Всё это происходило в одном из складов метров за двести от места нападения. Так нагло работали только Дюльсендорф и Редактор. Теперь я точно знал, кто стоит за этим проектом.
Редактор достал из внутреннего кармана убитого записную книжку и отдал её Дюльсендорфу.
– Есть! – воскликнул Карл, найдя нужную запись. – Пошлите по этому адресу нашего златоуста. Мне нужно её добровольное согласие.
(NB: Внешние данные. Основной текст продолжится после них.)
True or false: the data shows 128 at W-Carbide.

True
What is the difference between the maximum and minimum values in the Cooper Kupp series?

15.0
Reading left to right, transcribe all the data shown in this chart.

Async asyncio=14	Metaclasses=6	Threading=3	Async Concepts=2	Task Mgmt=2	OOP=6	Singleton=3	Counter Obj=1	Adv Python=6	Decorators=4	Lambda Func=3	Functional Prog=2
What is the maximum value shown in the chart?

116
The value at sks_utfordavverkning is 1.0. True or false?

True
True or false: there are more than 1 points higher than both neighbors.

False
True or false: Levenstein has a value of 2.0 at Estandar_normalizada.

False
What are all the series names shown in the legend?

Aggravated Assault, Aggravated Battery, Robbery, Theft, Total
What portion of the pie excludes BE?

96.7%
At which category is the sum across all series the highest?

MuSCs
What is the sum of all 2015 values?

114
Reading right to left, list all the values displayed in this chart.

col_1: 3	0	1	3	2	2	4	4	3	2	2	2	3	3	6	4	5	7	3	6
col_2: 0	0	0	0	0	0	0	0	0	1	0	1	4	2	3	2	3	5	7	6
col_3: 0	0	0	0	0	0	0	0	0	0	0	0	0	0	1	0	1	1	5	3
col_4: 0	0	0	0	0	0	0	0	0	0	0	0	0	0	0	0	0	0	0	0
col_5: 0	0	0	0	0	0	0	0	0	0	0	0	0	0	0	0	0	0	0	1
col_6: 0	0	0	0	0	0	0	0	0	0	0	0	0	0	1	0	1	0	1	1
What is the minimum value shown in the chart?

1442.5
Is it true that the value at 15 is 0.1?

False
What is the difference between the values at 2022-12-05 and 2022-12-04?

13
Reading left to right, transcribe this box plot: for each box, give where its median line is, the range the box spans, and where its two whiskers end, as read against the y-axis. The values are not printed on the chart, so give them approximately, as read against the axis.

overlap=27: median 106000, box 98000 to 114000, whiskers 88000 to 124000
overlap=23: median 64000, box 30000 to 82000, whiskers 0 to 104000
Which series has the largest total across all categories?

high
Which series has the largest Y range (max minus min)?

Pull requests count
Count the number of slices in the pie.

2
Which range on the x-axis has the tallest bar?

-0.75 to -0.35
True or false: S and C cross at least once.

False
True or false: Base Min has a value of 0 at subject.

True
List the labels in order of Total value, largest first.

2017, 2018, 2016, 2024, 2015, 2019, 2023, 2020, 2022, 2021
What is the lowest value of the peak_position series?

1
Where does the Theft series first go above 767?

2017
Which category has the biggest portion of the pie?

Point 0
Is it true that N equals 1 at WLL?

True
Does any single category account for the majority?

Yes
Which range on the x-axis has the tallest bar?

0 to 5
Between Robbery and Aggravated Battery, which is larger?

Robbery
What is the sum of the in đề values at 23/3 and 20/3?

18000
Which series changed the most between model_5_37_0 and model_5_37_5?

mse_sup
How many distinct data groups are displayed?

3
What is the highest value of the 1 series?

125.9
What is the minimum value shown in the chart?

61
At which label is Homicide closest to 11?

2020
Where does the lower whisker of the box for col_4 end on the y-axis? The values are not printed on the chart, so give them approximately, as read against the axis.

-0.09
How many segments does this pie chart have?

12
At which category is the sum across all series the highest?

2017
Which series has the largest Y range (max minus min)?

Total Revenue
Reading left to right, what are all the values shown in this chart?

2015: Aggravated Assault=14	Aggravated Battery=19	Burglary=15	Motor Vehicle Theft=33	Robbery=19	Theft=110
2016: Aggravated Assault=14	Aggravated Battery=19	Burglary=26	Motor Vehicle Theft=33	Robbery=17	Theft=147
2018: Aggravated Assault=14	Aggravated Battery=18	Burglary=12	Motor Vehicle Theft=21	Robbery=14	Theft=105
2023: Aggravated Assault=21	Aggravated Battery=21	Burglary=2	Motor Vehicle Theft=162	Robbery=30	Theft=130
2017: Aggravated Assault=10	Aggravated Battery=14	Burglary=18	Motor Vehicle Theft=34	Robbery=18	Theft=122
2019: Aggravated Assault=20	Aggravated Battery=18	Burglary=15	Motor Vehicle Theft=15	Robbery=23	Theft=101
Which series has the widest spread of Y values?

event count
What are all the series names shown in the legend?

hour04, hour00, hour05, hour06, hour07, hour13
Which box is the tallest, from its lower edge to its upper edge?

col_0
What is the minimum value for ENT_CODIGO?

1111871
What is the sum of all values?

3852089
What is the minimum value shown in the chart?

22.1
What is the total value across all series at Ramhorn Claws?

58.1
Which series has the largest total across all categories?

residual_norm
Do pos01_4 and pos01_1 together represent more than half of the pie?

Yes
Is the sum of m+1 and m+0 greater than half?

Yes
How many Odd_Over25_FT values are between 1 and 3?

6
– Вы так и будете прятаться, господин Каменев, или, может быть, всё-таки соизволите показаться на глаза? – прокричал он, когда все ушли.
Прятаться больше не было смысла, и я вышел из своего укрытия.
– Как видите, господин Каменев, я тоже заинтересован в том, чтобы вернуть вашу дочь.
– Что вы собираетесь для этого делать?
– Открыть ворота. Что же ещё?
– Что вам для этого нужно?
– Ключи. Только ключи открывают запоры, даже если в роли ключа выступает динамит. – Он довольно засмеялся.
В эту минуту я готов был его убить.
– Полно вам, господин Каменев, нельзя же так, в самом деле. Вы должны быть веселы и здоровы, иначе вы будете плохим ключом.
– Кого ещё вы видите в роли ключей?
– Вторым ключом будет дочь вот этого мерзавца, ну, а третий ключ она обнаружит сама. И ещё. Нашего Редактора в последнее время мучает один и тот же кошмар. Думаю, вам стоит этим заинтересоваться».